Con lo sguardo abbassato per la vergogna di essere stato troppo curioso, smisi di parlare del fiume. Ma ecco che una barca veniva verso di noi, guidata da un vecchio che gridava “Guai a voi, anime malvagie. Non sperate più di rivedere il cielo. Vengo per portarvi sull’altra riva, nelle tenebre eterne e nel tormento dell’inferno. E tu, che sei ancora vivo, vattene via da loro che sono morti”.  Quando vide che non me ne andavo , disse “ Arriverai alla spiaggia per attraversare con una barca più comoda, da un’altra via e non da qui”.  Virgilio gli rispose “ Caronte, non ti crucciare, così si vuole là dove si può ciò che si vuole, e altro non domandare”. Quindi, si distesero appena le gote barbute del nocchiere i cui occhi fiammeggiavano per la collera nella nera palude.

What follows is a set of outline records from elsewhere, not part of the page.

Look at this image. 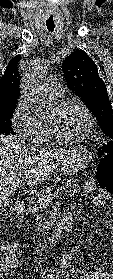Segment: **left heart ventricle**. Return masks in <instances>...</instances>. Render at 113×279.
Masks as SVG:
<instances>
[{"mask_svg":"<svg viewBox=\"0 0 113 279\" xmlns=\"http://www.w3.org/2000/svg\"><path fill=\"white\" fill-rule=\"evenodd\" d=\"M47 119L53 122L60 134L67 137L82 135L87 128V118L84 112L74 104L61 110L53 108Z\"/></svg>","mask_w":113,"mask_h":279,"instance_id":"1","label":"left heart ventricle"}]
</instances>
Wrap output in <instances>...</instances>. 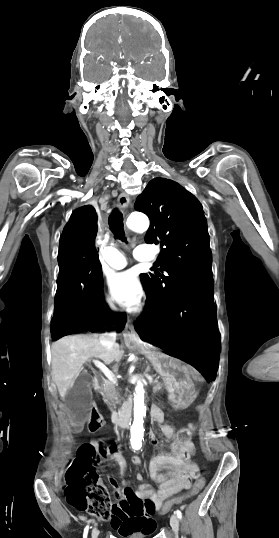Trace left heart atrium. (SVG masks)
<instances>
[{
    "mask_svg": "<svg viewBox=\"0 0 279 538\" xmlns=\"http://www.w3.org/2000/svg\"><path fill=\"white\" fill-rule=\"evenodd\" d=\"M108 286L115 299L129 309L136 308L143 296L141 283L133 270L110 274Z\"/></svg>",
    "mask_w": 279,
    "mask_h": 538,
    "instance_id": "39dd6f15",
    "label": "left heart atrium"
}]
</instances>
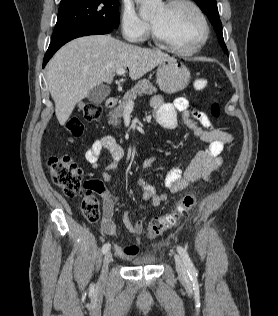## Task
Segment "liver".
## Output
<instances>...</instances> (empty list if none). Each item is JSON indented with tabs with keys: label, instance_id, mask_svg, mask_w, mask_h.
I'll use <instances>...</instances> for the list:
<instances>
[{
	"label": "liver",
	"instance_id": "liver-1",
	"mask_svg": "<svg viewBox=\"0 0 278 316\" xmlns=\"http://www.w3.org/2000/svg\"><path fill=\"white\" fill-rule=\"evenodd\" d=\"M171 57L157 50L127 44L111 35H92L64 45L47 65L46 79L61 125L75 105L103 82L112 83L117 69L128 68L137 80Z\"/></svg>",
	"mask_w": 278,
	"mask_h": 316
}]
</instances>
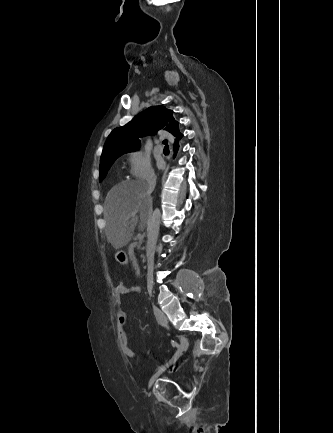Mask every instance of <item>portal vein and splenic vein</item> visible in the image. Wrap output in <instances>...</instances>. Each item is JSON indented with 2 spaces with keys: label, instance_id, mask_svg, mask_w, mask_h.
Listing matches in <instances>:
<instances>
[{
  "label": "portal vein and splenic vein",
  "instance_id": "obj_1",
  "mask_svg": "<svg viewBox=\"0 0 333 433\" xmlns=\"http://www.w3.org/2000/svg\"><path fill=\"white\" fill-rule=\"evenodd\" d=\"M133 216H134V214H130V215L128 216V218L133 217ZM137 239H138V240H141V239H142V236H141L140 234H138Z\"/></svg>",
  "mask_w": 333,
  "mask_h": 433
}]
</instances>
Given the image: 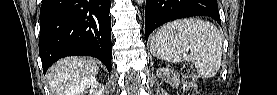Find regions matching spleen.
<instances>
[{
	"label": "spleen",
	"mask_w": 277,
	"mask_h": 95,
	"mask_svg": "<svg viewBox=\"0 0 277 95\" xmlns=\"http://www.w3.org/2000/svg\"><path fill=\"white\" fill-rule=\"evenodd\" d=\"M150 51L167 62L191 61L200 76L211 78L221 66L222 36L210 22L185 18L162 26L151 38Z\"/></svg>",
	"instance_id": "spleen-1"
}]
</instances>
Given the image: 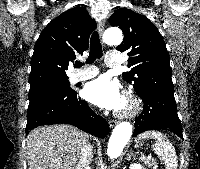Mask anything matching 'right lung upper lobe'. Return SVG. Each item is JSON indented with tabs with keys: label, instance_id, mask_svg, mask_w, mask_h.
Returning <instances> with one entry per match:
<instances>
[{
	"label": "right lung upper lobe",
	"instance_id": "right-lung-upper-lobe-1",
	"mask_svg": "<svg viewBox=\"0 0 200 169\" xmlns=\"http://www.w3.org/2000/svg\"><path fill=\"white\" fill-rule=\"evenodd\" d=\"M96 28L88 11L74 7L53 19L41 32L31 58L30 86L48 79L68 78L66 71L76 53L89 45Z\"/></svg>",
	"mask_w": 200,
	"mask_h": 169
}]
</instances>
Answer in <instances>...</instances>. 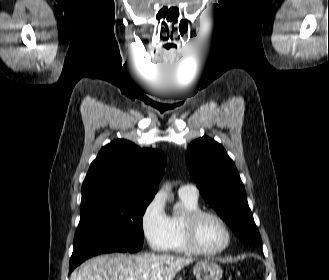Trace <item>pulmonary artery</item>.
Instances as JSON below:
<instances>
[{
	"mask_svg": "<svg viewBox=\"0 0 329 280\" xmlns=\"http://www.w3.org/2000/svg\"><path fill=\"white\" fill-rule=\"evenodd\" d=\"M179 193L188 195V196H190L194 199H198V196H199L198 188L195 185H192V184L182 185L179 188Z\"/></svg>",
	"mask_w": 329,
	"mask_h": 280,
	"instance_id": "obj_1",
	"label": "pulmonary artery"
}]
</instances>
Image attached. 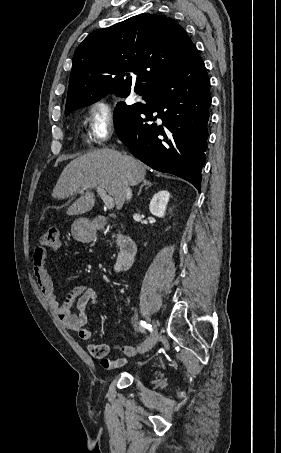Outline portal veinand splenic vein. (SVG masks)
I'll list each match as a JSON object with an SVG mask.
<instances>
[{"instance_id": "portal-vein-and-splenic-vein-1", "label": "portal vein and splenic vein", "mask_w": 281, "mask_h": 453, "mask_svg": "<svg viewBox=\"0 0 281 453\" xmlns=\"http://www.w3.org/2000/svg\"><path fill=\"white\" fill-rule=\"evenodd\" d=\"M98 194H100L103 202H104V206H106V208H114L115 204H114V200L112 198V196H109V194H107L106 190H104V188H101V186H97L96 188Z\"/></svg>"}]
</instances>
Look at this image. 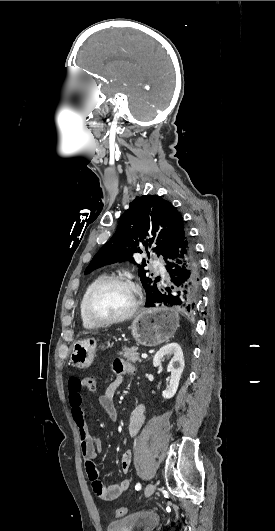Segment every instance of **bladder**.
<instances>
[{
	"label": "bladder",
	"mask_w": 275,
	"mask_h": 531,
	"mask_svg": "<svg viewBox=\"0 0 275 531\" xmlns=\"http://www.w3.org/2000/svg\"><path fill=\"white\" fill-rule=\"evenodd\" d=\"M160 518L155 513L129 514L108 524L107 531H155Z\"/></svg>",
	"instance_id": "31cf9c89"
}]
</instances>
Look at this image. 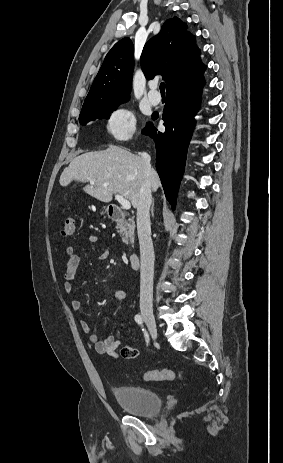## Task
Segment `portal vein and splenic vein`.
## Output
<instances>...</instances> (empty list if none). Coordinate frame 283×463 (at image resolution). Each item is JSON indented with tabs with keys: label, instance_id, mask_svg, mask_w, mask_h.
Instances as JSON below:
<instances>
[{
	"label": "portal vein and splenic vein",
	"instance_id": "18ae733b",
	"mask_svg": "<svg viewBox=\"0 0 283 463\" xmlns=\"http://www.w3.org/2000/svg\"><path fill=\"white\" fill-rule=\"evenodd\" d=\"M95 182L94 179H91L90 180V183L93 184ZM115 199L121 204L122 208L128 210L131 208V204L129 202V200H127L126 198H124L122 195L120 194H115Z\"/></svg>",
	"mask_w": 283,
	"mask_h": 463
}]
</instances>
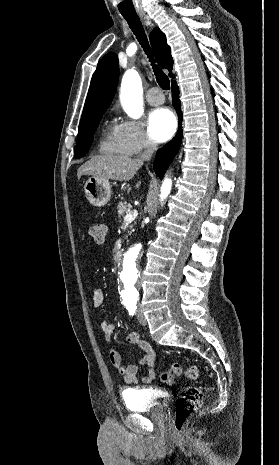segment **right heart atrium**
<instances>
[{"label":"right heart atrium","instance_id":"right-heart-atrium-1","mask_svg":"<svg viewBox=\"0 0 279 465\" xmlns=\"http://www.w3.org/2000/svg\"><path fill=\"white\" fill-rule=\"evenodd\" d=\"M118 132L130 154H138L155 147L154 141L146 134L137 121L123 120L118 125Z\"/></svg>","mask_w":279,"mask_h":465}]
</instances>
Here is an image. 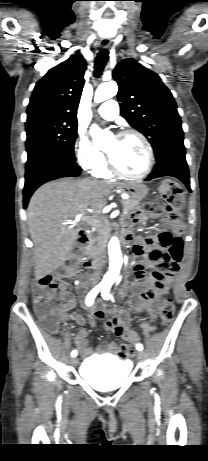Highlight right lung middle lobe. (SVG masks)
<instances>
[{
  "mask_svg": "<svg viewBox=\"0 0 208 461\" xmlns=\"http://www.w3.org/2000/svg\"><path fill=\"white\" fill-rule=\"evenodd\" d=\"M78 122L65 118L27 117V163L46 153H58L75 161Z\"/></svg>",
  "mask_w": 208,
  "mask_h": 461,
  "instance_id": "1",
  "label": "right lung middle lobe"
}]
</instances>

Caron dimonio, con occhi di bragia

Caron dimonio

Ma le anime disperate e nude cambiarono colore e dibattevano i denti non appena intesero quelle parole crudeli, maledicendo Dio,i loro genitori, la specie umana, l’essere nati e i loro discendenti. Poi, tutte insieme si ritrassero piangendo forte sulla riva desolata che attende tutti quelli che non hanno temuto Dio. Il demone Caronte, con occhi di fuoco, le richiama e le raccoglie tutte, colpendo con il remo chi indugia. Come in autunno cadono le foglie, una dopo l’altra, finchè il ramo vede a terra tutte le sue spoglie, così i malvagi si affrettano sulla nave ad uno ad uno, come gli uccelli che seguono un richiamo. Se ne vanno, tra le nere onde, e mentre si allontanano, un’altra schiera si raduna. “ Figliolo mio” disse il gentile maestro “ quelli che muoiono privati della Grazia divina arrivano qui da ogni paese, pronti ad attraversare il fiume, perché li sprona la giustizia divina, così che la paura si trasforma in volontà.  Di qui non passa mai un’anima buona, ma se Caronte si lagna di te, puoi ben capire cosa significano le sue parole”. Quando tutto ciò fu finito, la campagna buia tremò così forte che solo a ricordarlo la mia mente rabbrividisce dalla paura. La terra intrisa di lacrime sprigionò un vento  che fece balenare una luce rossa. Persi i sensi e caddi come chi si addormenta.